Instructions to follow: Nothing but a number should be returned: the count of lines in the records that contain "schedule".

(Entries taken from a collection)
# # # #
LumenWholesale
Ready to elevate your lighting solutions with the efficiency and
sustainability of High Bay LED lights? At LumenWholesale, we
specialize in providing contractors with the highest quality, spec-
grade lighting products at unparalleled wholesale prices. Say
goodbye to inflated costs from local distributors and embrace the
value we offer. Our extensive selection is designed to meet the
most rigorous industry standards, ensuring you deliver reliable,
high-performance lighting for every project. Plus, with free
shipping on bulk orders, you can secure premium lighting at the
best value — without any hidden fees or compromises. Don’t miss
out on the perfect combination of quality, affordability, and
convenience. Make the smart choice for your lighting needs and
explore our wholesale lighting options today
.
# # # #
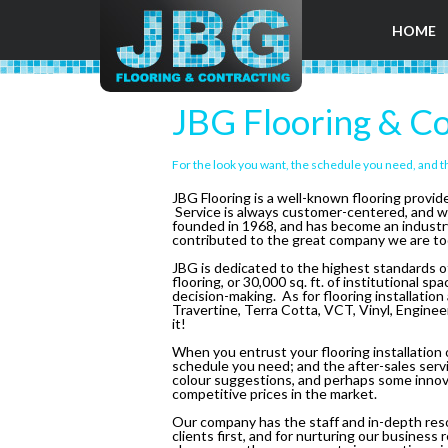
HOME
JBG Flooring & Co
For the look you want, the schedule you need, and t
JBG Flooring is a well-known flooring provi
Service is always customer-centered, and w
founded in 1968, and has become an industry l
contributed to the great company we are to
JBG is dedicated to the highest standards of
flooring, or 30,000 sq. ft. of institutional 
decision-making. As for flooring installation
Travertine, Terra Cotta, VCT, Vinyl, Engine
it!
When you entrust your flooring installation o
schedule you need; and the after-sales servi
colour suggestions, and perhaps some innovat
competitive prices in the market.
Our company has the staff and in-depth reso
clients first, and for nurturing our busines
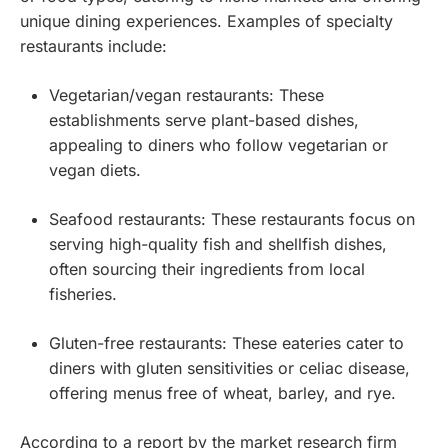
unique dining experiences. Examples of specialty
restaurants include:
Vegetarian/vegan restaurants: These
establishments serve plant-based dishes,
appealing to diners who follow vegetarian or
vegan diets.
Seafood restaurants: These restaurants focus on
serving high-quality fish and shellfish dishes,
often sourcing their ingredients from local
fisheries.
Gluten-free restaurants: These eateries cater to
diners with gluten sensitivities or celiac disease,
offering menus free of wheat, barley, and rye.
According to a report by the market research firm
# # # #
Solution for this problem: 2